**The task**
A verbatim transcription of the listing below is required, without its pictures.

**Recorded data**
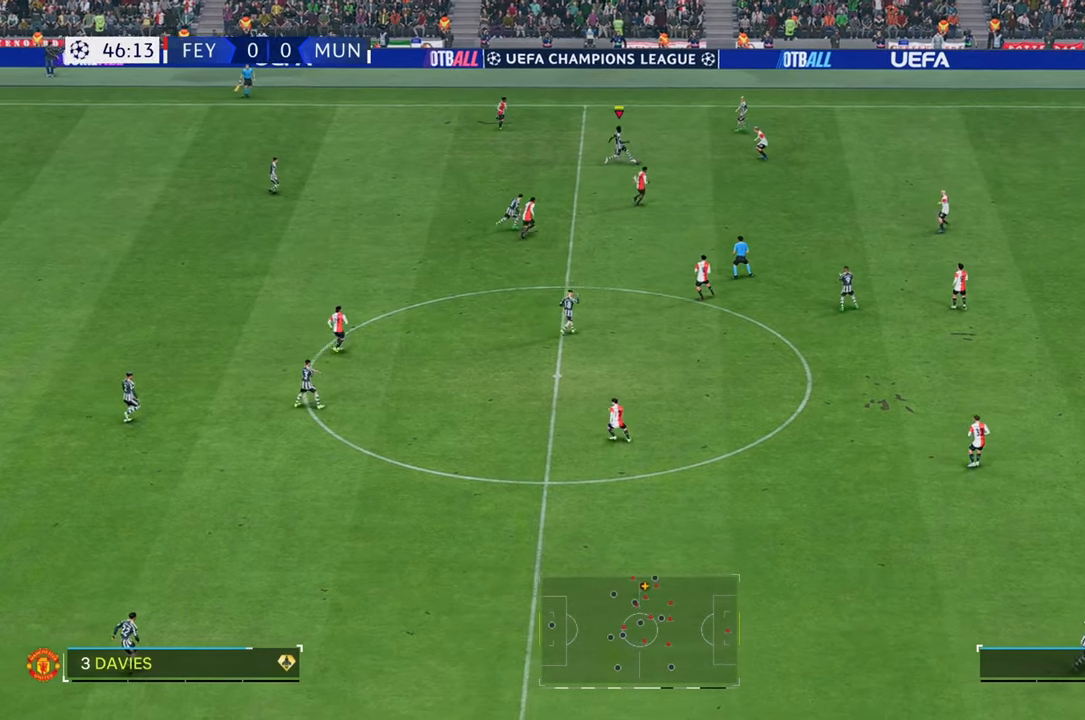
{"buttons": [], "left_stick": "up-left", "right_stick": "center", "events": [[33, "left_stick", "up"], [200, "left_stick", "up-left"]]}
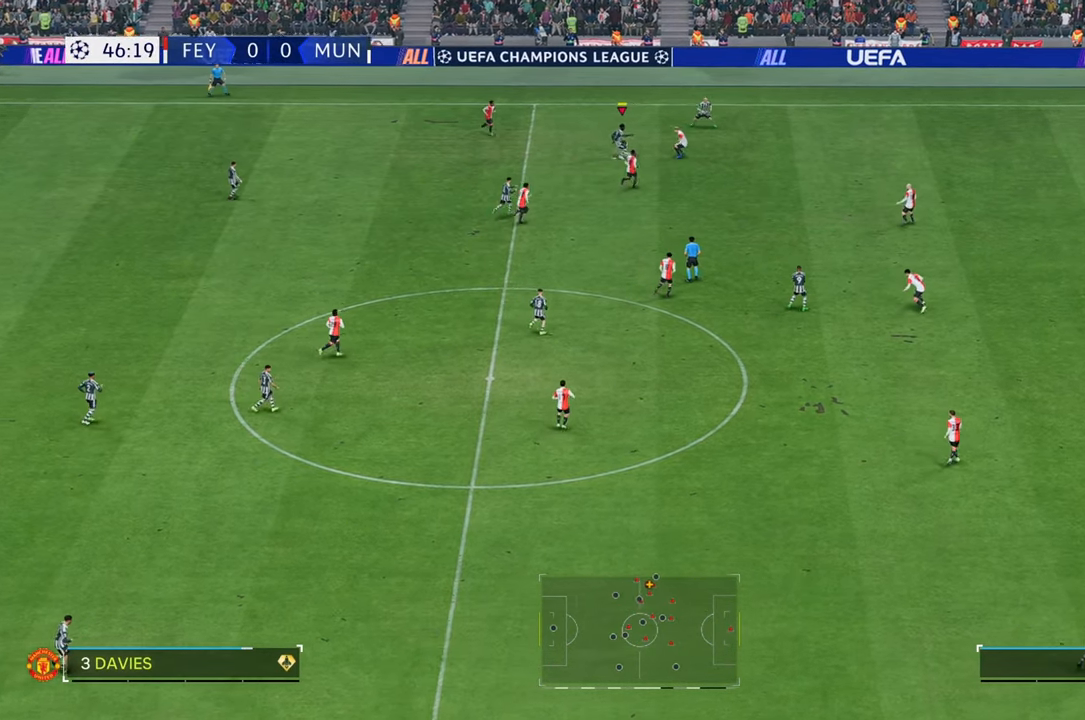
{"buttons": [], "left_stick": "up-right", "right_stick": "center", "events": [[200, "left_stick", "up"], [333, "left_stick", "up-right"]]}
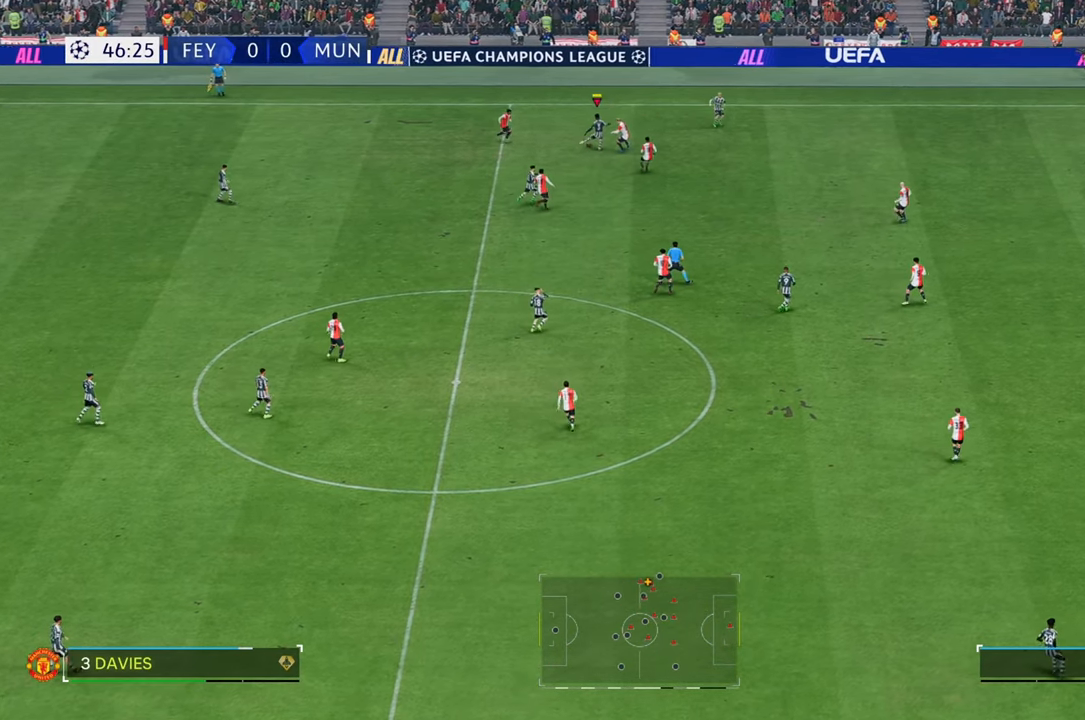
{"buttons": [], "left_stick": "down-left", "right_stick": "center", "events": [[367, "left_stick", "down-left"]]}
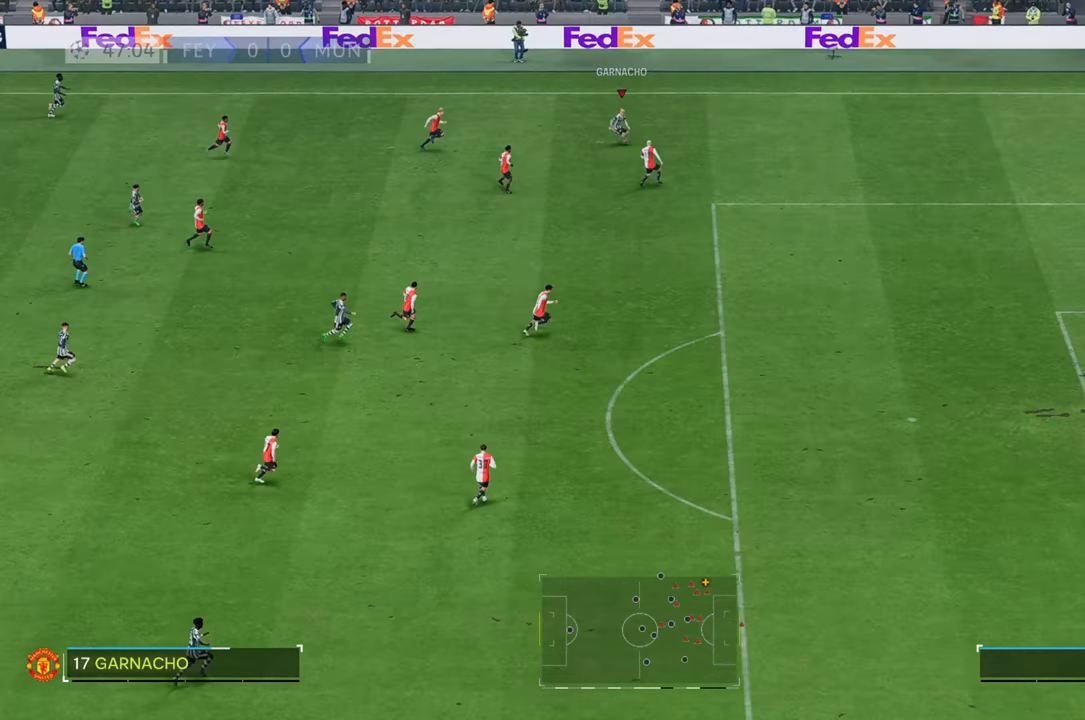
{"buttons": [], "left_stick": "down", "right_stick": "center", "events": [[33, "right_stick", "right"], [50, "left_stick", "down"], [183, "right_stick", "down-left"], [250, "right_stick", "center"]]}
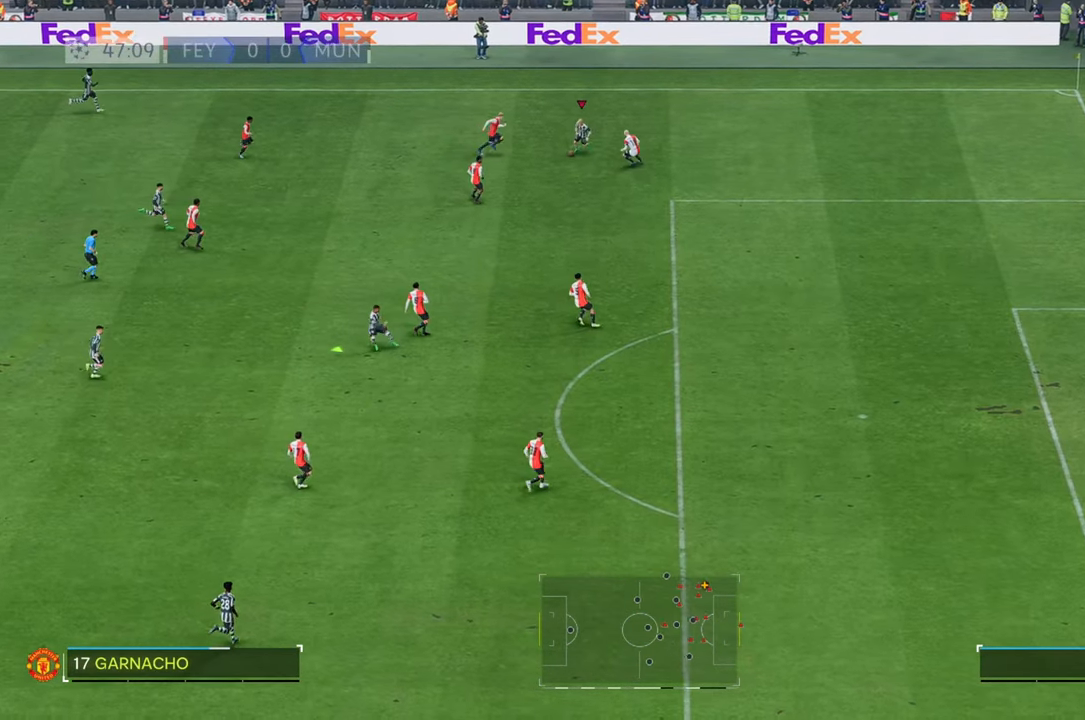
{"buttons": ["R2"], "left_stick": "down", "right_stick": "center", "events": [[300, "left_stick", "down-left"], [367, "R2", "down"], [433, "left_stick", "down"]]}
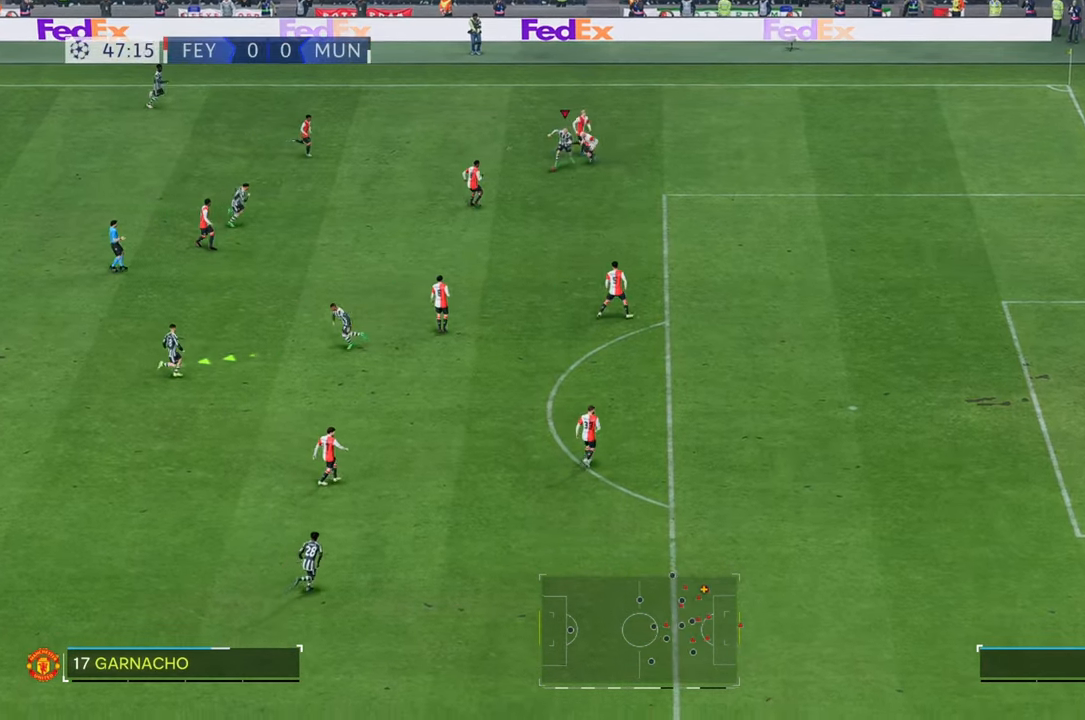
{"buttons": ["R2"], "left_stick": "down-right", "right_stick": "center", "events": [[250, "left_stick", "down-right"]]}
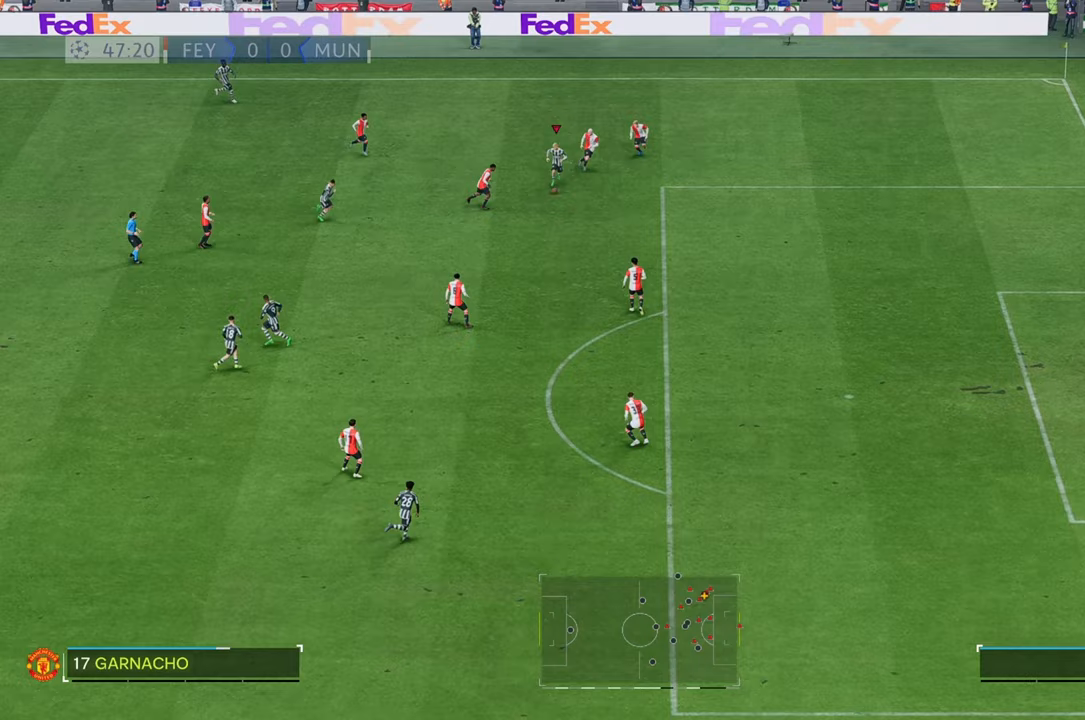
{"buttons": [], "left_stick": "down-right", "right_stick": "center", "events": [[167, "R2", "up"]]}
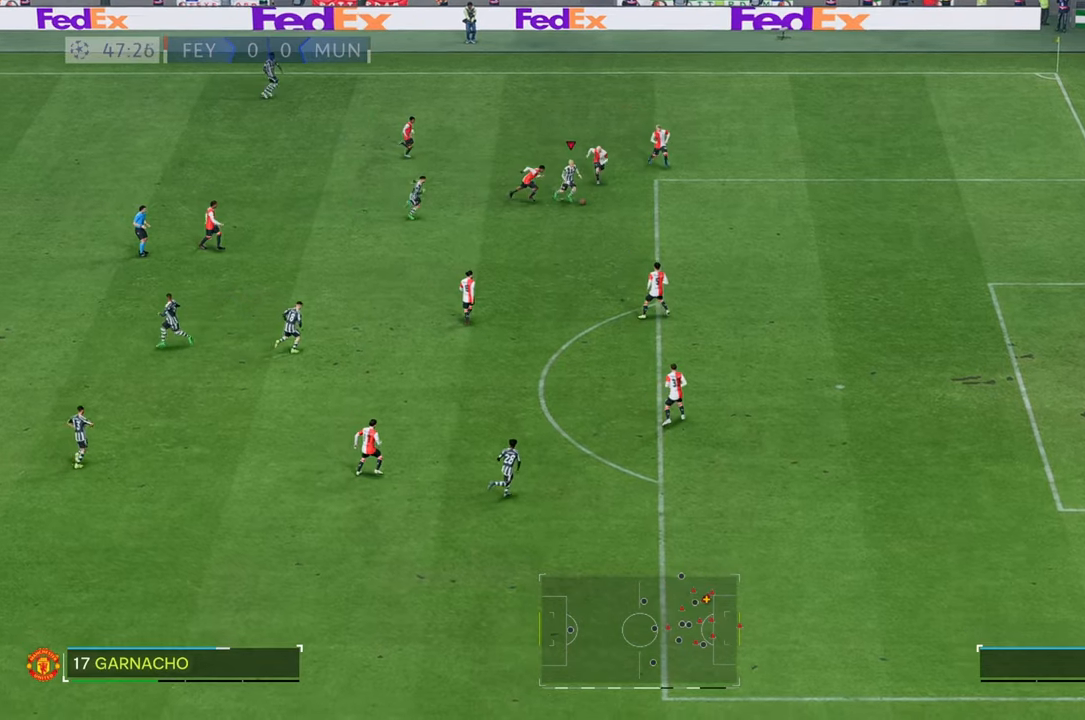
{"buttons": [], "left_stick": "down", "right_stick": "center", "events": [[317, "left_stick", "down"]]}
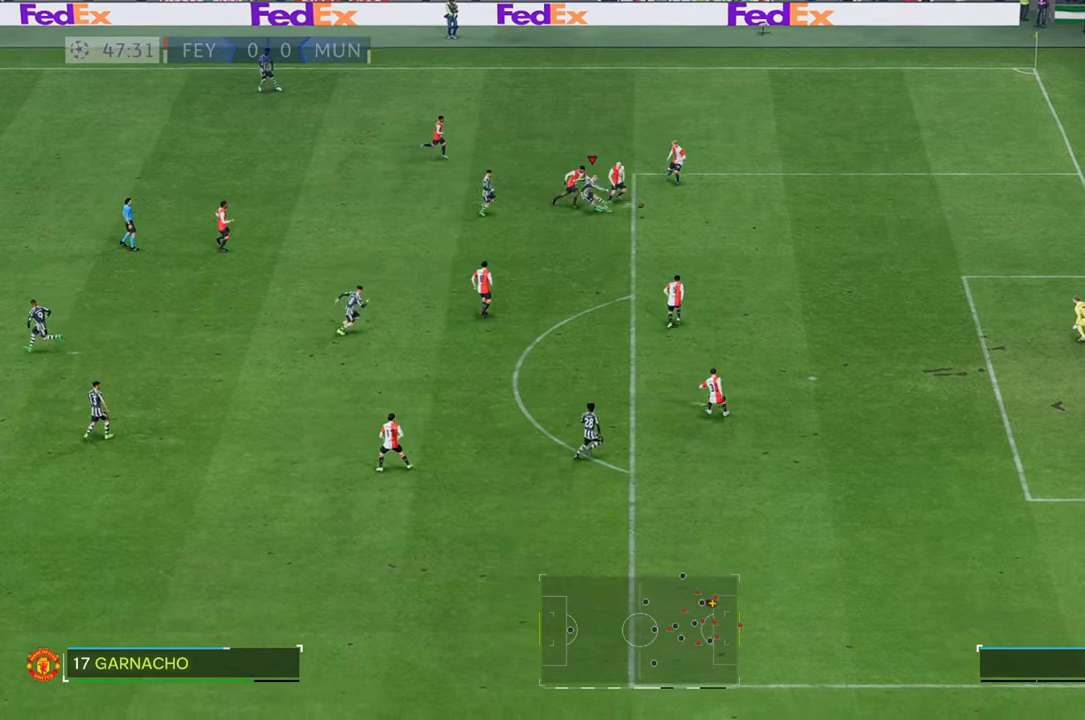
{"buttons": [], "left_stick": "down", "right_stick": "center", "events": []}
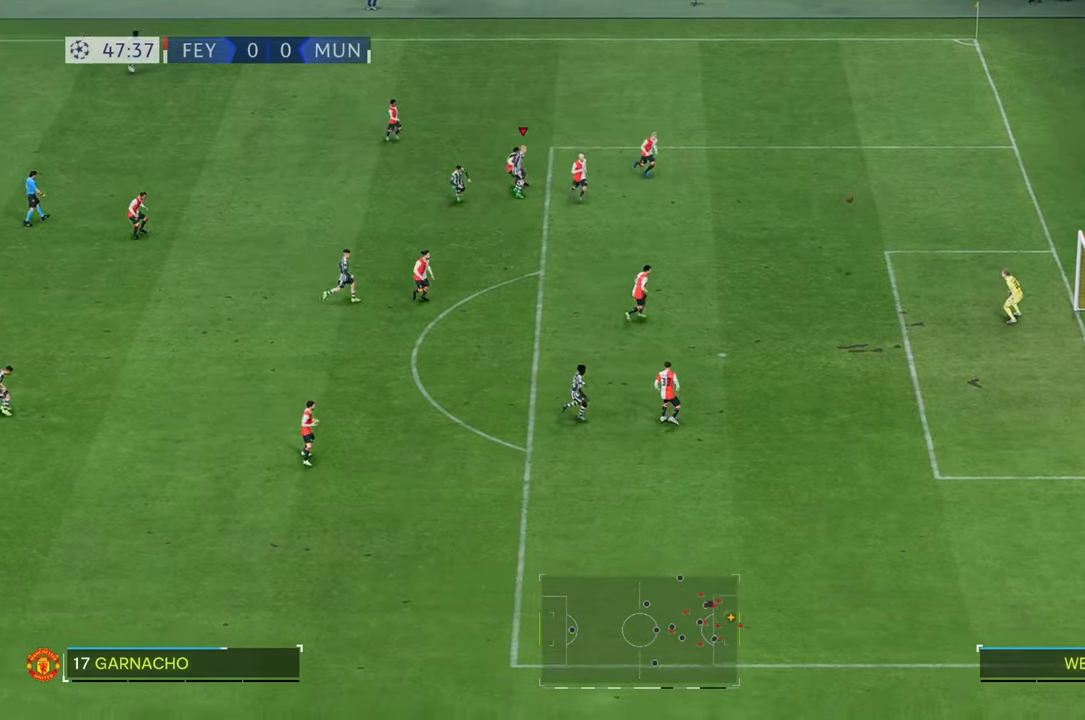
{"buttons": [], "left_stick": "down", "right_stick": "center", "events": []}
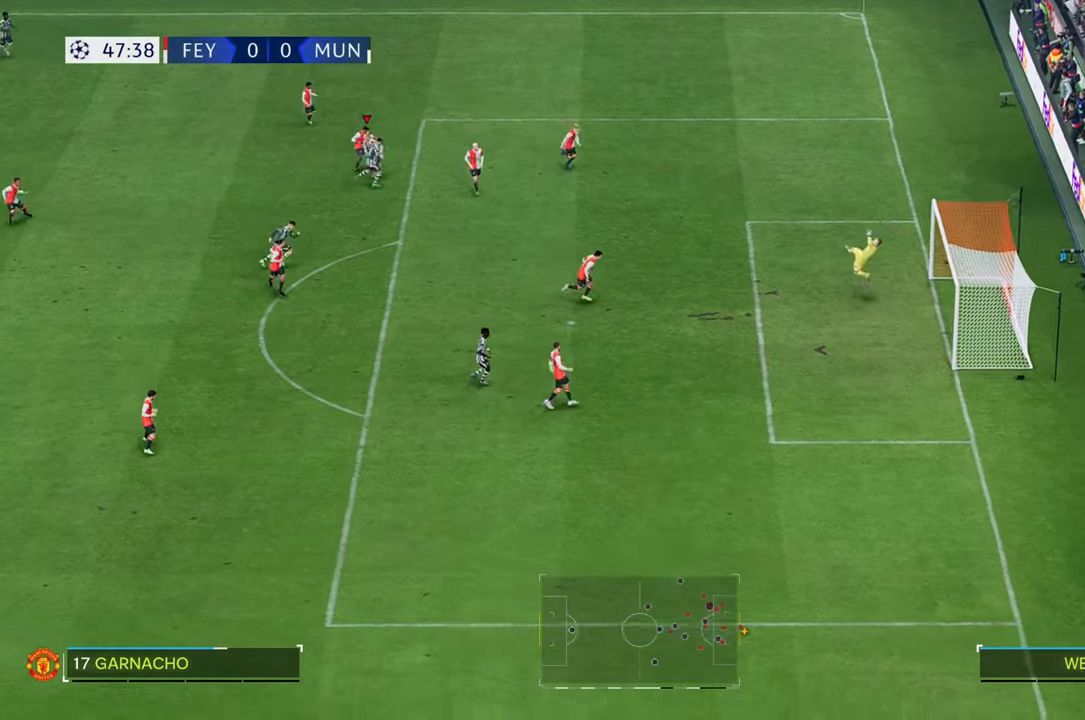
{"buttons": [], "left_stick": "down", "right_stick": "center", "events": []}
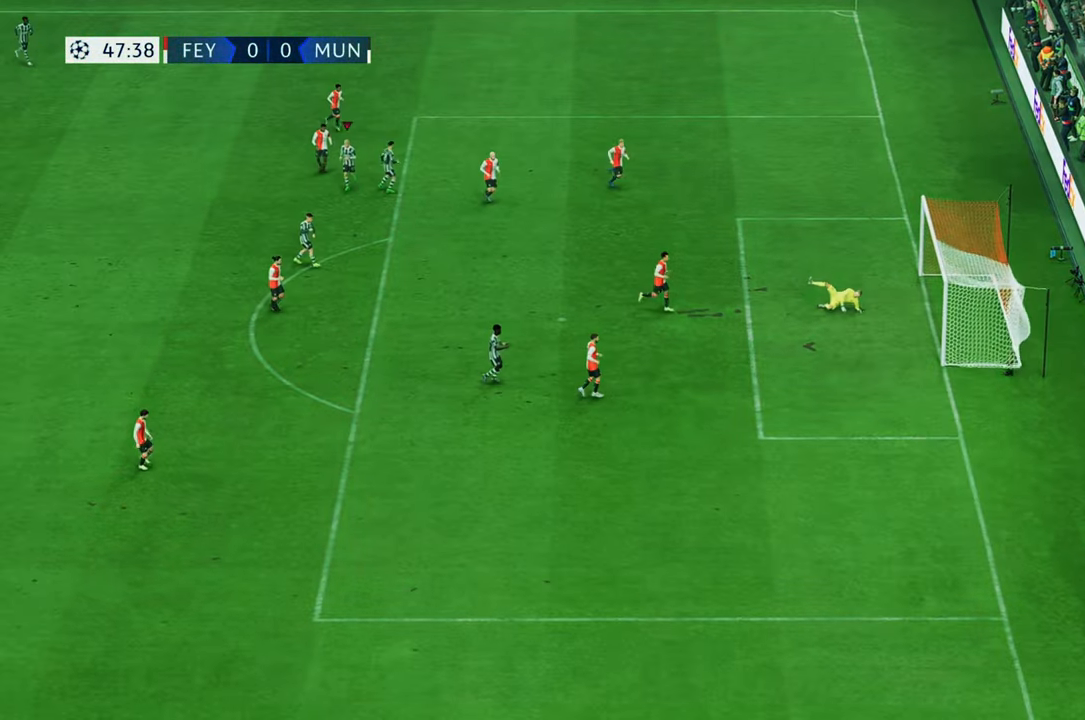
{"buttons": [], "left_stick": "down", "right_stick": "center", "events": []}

**Answer to the problem**
{"buttons": [], "left_stick": "up-left", "right_stick": "center", "events": [[33, "left_stick", "up"], [200, "left_stick", "up-left"]]}
{"buttons": [], "left_stick": "up-right", "right_stick": "center", "events": [[200, "left_stick", "up"], [333, "left_stick", "up-right"]]}
{"buttons": [], "left_stick": "down-left", "right_stick": "center", "events": [[367, "left_stick", "down-left"]]}
{"buttons": [], "left_stick": "down", "right_stick": "center", "events": [[33, "right_stick", "right"], [50, "left_stick", "down"], [183, "right_stick", "down-left"], [250, "right_stick", "center"]]}
{"buttons": ["R2"], "left_stick": "down", "right_stick": "center", "events": [[300, "left_stick", "down-left"], [367, "R2", "down"], [433, "left_stick", "down"]]}
{"buttons": ["R2"], "left_stick": "down-right", "right_stick": "center", "events": [[250, "left_stick", "down-right"]]}
{"buttons": [], "left_stick": "down-right", "right_stick": "center", "events": [[167, "R2", "up"]]}
{"buttons": [], "left_stick": "down", "right_stick": "center", "events": [[317, "left_stick", "down"]]}
{"buttons": [], "left_stick": "down", "right_stick": "center", "events": []}
{"buttons": [], "left_stick": "down", "right_stick": "center", "events": []}
{"buttons": [], "left_stick": "down", "right_stick": "center", "events": []}
{"buttons": [], "left_stick": "down", "right_stick": "center", "events": []}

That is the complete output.